The gender equality debate and the #metoo movement has took central stage in the public debate in the last few years. And it’s a common assumption that only recently women started to fight to be recognized as equals to men. And yet it’s a debate that it’s at least four hundreds years old. Isn’t it amazing how little has changed in four hundreds years?
When I first learned about Artemisia Gentileschi I was surprised I had never heard of her, not even in my school years where History of Art was one of the subjects I had to do. No one had mentioned her, otherwise I would have remembered. When I looked at the paintings I was in awe. Her heroines were speaking to me through the canvasses. Their expressions were real, and I could understand what they were thinking. They were masterpieces that deserved the recognition of Caravaggio’s not only in the technique, but also in the revolutionary act of treating the female figures not just as pretty naked woman to be admired, but as fierce and courageous women who think and feel.

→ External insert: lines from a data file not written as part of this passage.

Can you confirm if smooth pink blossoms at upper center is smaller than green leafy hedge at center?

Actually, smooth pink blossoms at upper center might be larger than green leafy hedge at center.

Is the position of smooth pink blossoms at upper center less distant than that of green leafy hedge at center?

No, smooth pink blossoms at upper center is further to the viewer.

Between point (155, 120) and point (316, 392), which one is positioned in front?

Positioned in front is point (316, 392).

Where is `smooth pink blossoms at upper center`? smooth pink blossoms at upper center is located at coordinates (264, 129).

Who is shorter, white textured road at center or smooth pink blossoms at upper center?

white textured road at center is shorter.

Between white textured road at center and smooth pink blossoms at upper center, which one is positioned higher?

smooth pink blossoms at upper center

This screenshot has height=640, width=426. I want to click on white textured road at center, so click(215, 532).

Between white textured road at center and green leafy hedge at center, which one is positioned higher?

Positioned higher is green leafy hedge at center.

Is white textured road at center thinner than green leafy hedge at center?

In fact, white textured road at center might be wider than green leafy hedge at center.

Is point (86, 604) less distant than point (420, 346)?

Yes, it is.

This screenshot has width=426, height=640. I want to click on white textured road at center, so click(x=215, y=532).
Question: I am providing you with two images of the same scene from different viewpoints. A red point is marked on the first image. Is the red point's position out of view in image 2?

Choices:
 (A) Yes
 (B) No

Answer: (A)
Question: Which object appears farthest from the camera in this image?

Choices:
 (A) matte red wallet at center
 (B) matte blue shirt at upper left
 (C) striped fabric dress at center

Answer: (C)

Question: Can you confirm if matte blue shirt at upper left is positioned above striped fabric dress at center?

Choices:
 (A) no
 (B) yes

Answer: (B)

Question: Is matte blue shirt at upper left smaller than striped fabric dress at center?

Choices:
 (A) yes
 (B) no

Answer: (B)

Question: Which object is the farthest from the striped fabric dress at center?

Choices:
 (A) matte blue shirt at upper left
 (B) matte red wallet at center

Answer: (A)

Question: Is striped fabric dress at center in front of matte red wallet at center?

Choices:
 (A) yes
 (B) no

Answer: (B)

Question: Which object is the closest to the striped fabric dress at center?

Artemisia’s story drew me in for it’s connection with our modern world. Reading through the rape trial of 1612 it’s impossible not to draw a comparison with how rape victims are treated nowadays: they’ve asked for it, they wanted it anyway, “is it really true?”. But what was most interesting was discovering that in the 17th Century the debate on gender equality was as alive as today.
In 1600, the Venetian author Lucrezia Marinella published The Nobility and Excellence of Women and the Defects and Vices of Men, and the querelle des femmes was fierce and fisty, using the same arguments we find in the sufraggettes’s speeches few centuries later, and used by women today.
Now female artist are finally getting more recognition. More often than not we look at Artemisia’s paintings in relation to her rape, and are interpreted as a revenge towards her raspist Agostino Tassi. No matter how powerful her Art is, it’s overshadowed by the action of a man that without Artemisia would have been long forgotten.
Artemisia’s paintings are powerful, and she’s the first woman who dares paint the same subjects that male artist paint all the time. She measure her talent with that of men without fear, but she’s treated as a second class artist because of her gender.
Artemisia’s life after the rape is even more interesting than the trial we can find published now. She proves to be a strong, powerful woman who is not afraid to live independently. She is the head of the household, the one that supports her two daughter and her husband through her work. She’s witty and very clever in how she markets herself within the Arts Industry of the time. She travels to all the major courts of Europe and she manages to find a man to love, and that loves her back for who she is. She lives a free life in a time where women had very little freedom.
The play will focus on this story, on Artemisia the talented Superstar, and not Artemisia, the victim of rape who managed to paint.